Photos with calibration data
━━━━━━━━━━
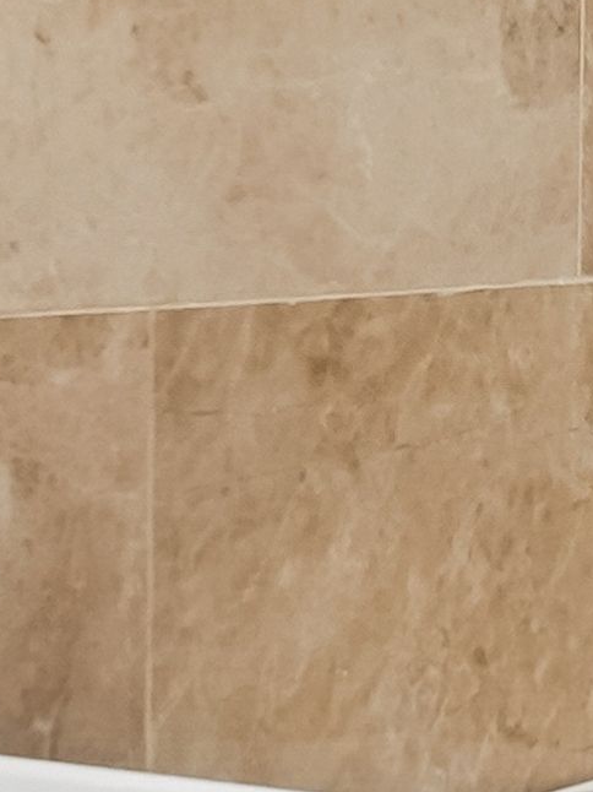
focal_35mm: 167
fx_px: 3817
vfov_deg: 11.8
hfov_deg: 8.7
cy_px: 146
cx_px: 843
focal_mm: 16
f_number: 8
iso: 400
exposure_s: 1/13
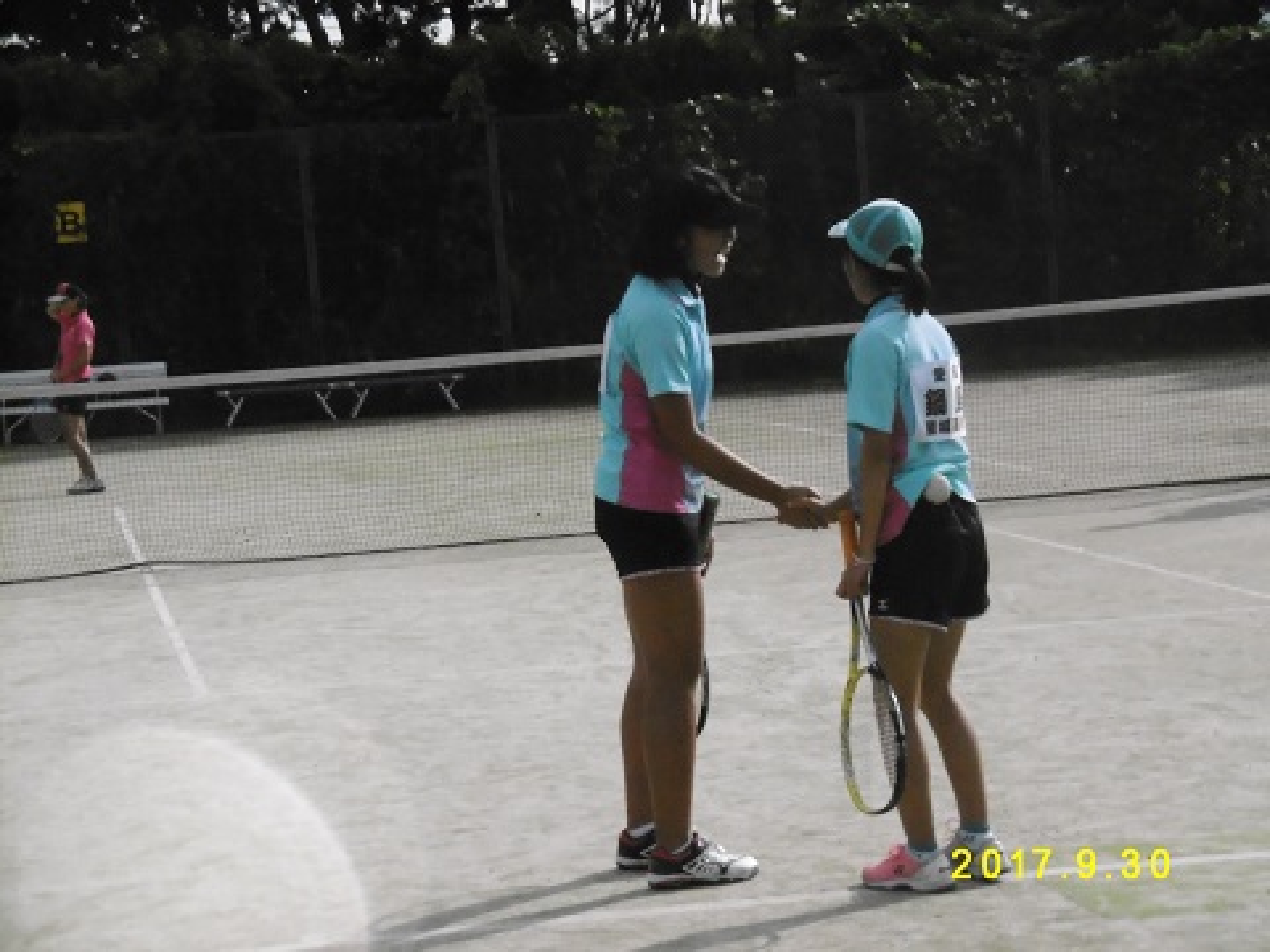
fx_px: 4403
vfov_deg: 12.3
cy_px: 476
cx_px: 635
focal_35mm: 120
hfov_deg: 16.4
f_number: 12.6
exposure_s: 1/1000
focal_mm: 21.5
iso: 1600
━━━━━━━━━━
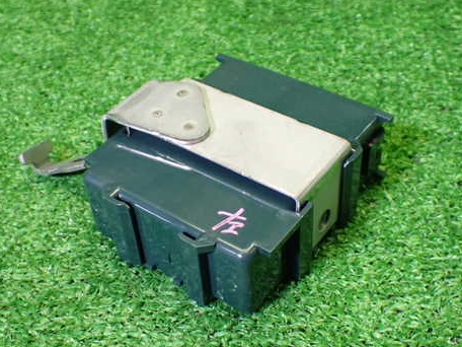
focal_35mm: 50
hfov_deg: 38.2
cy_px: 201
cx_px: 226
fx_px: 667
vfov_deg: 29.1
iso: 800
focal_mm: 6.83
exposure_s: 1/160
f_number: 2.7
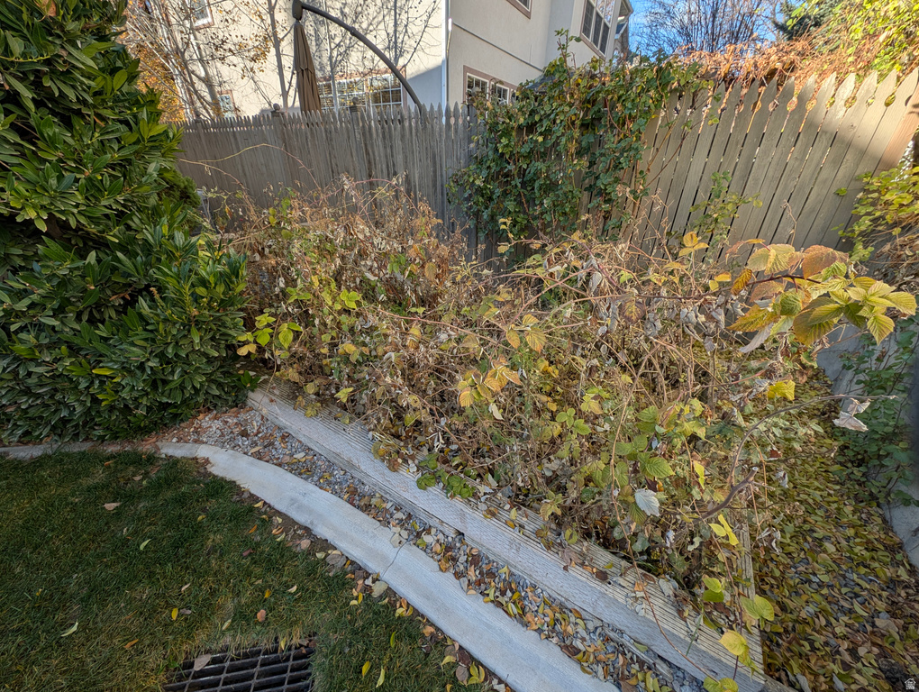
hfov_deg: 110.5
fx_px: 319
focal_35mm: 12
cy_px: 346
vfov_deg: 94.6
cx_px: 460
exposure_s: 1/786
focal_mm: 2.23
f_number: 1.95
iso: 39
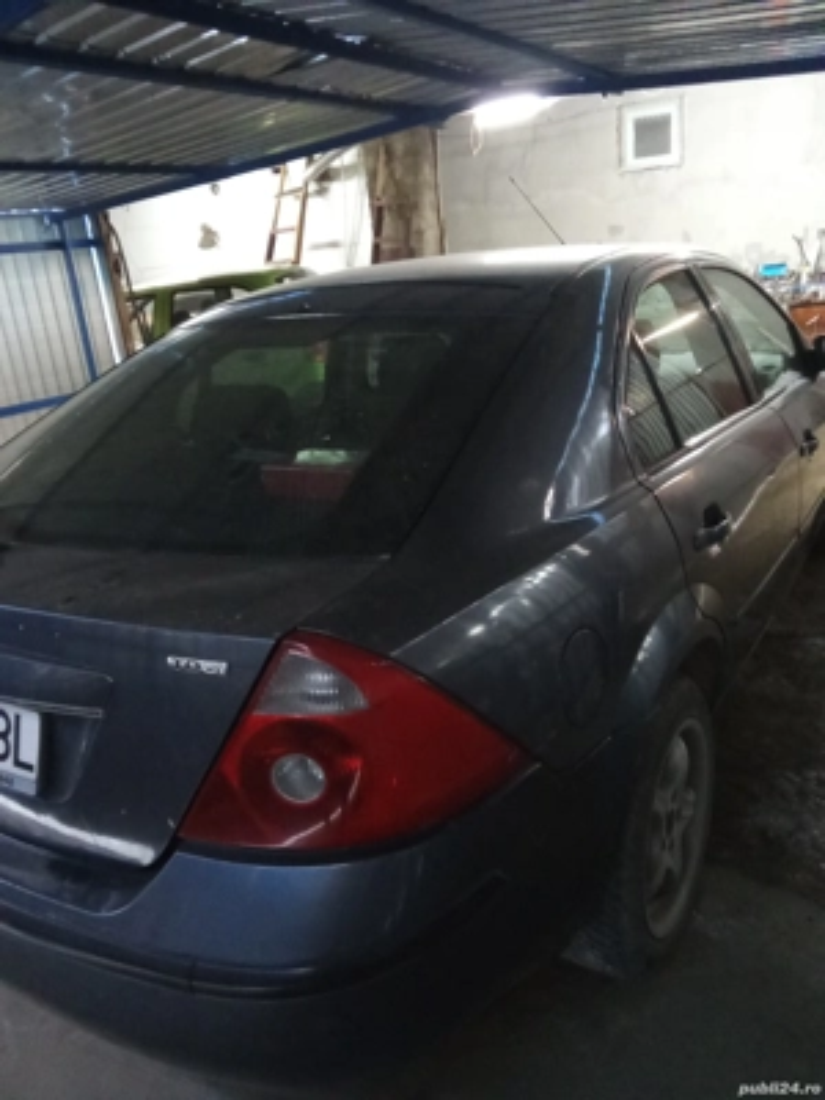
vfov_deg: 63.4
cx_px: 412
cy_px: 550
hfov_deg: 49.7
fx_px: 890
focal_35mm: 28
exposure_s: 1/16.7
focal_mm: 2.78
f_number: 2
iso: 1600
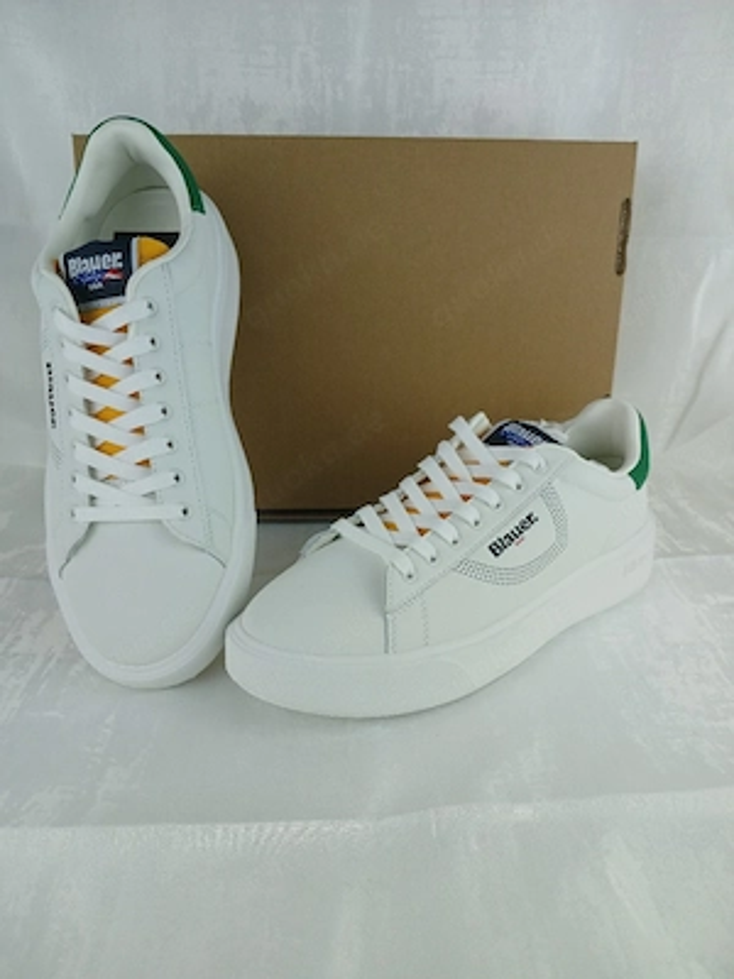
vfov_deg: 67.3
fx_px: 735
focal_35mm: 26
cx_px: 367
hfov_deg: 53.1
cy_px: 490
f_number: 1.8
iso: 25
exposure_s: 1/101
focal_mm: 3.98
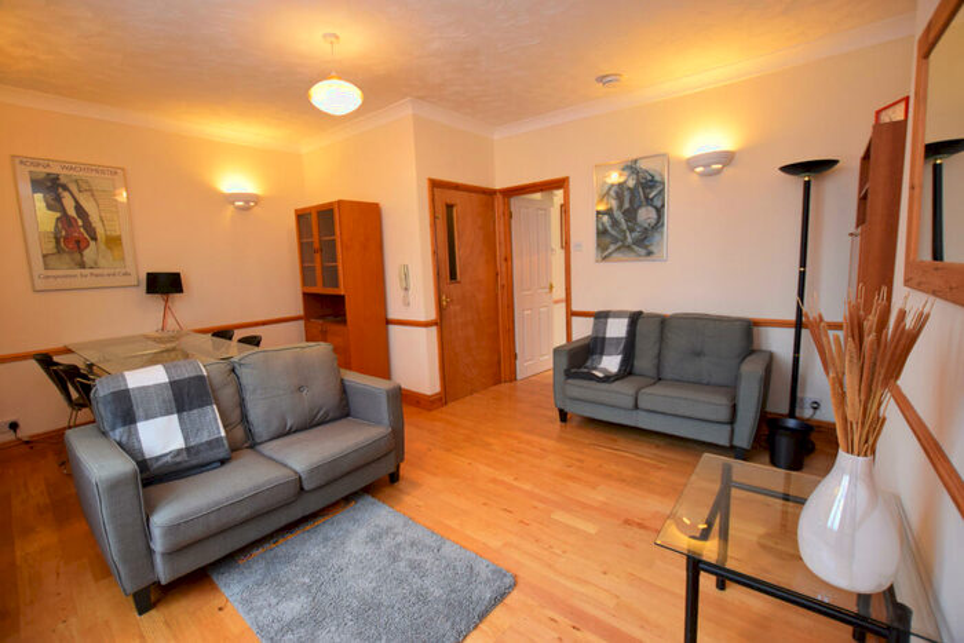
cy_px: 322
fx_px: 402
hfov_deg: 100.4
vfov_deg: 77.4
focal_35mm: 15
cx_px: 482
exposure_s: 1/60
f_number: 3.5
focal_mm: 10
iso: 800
━━━━━━━━━━
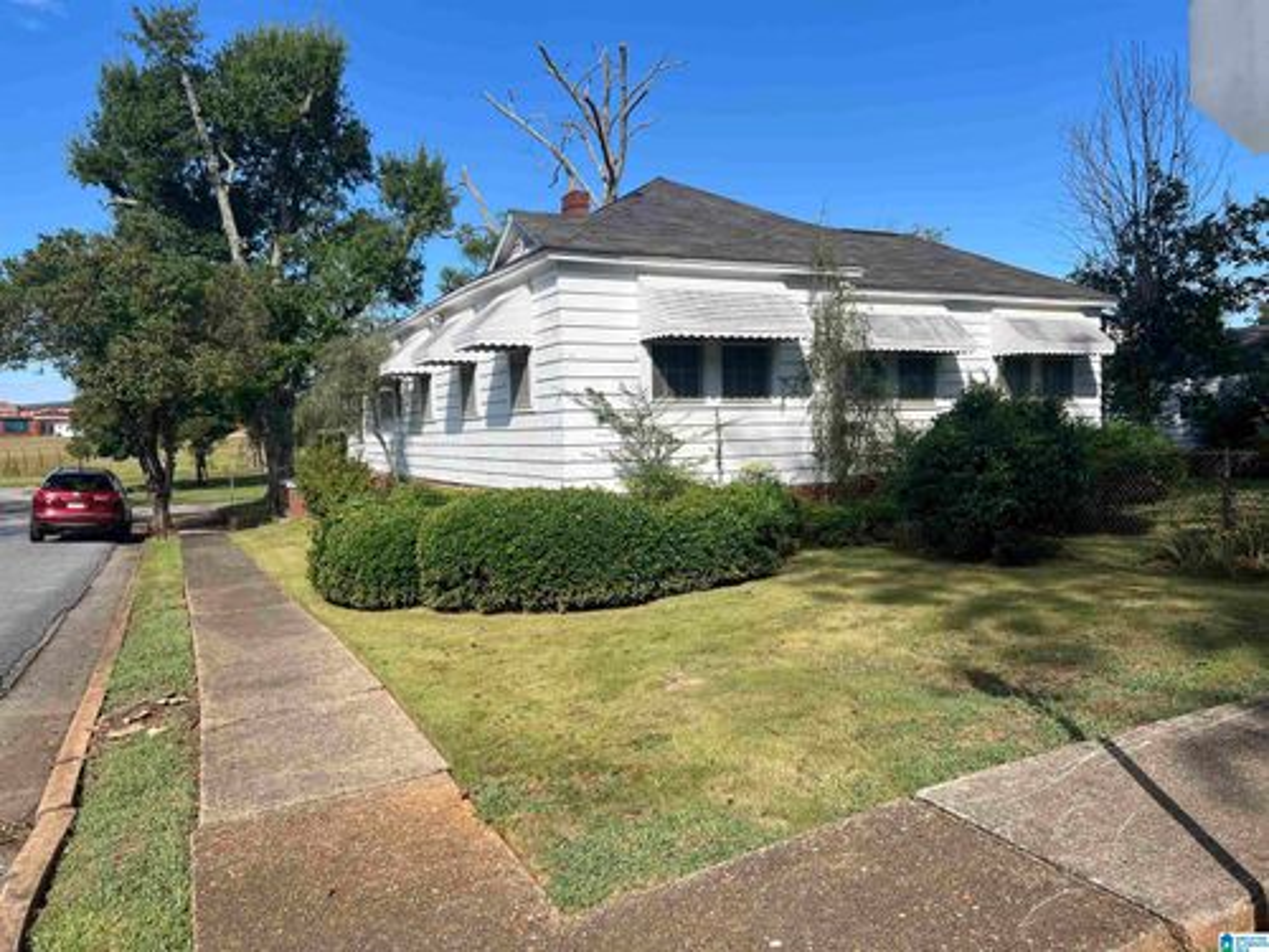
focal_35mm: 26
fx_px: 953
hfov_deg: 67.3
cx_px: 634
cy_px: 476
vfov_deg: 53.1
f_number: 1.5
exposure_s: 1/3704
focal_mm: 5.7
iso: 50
━━━━━━━━━━
_INSTRUCTION:_
Those lines of the records above that run from the one containing "vfov_deg: 29.1" through the one containing "focal_mm: 2.78" should be returned exactly, with no pictures among them.

_REPLY:_
vfov_deg: 29.1
iso: 800
focal_mm: 6.83
exposure_s: 1/160
f_number: 2.7
hfov_deg: 110.5
fx_px: 319
focal_35mm: 12
cy_px: 346
vfov_deg: 94.6
cx_px: 460
exposure_s: 1/786
focal_mm: 2.23
f_number: 1.95
iso: 39
vfov_deg: 63.4
cx_px: 412
cy_px: 550
hfov_deg: 49.7
fx_px: 890
focal_35mm: 28
exposure_s: 1/16.7
focal_mm: 2.78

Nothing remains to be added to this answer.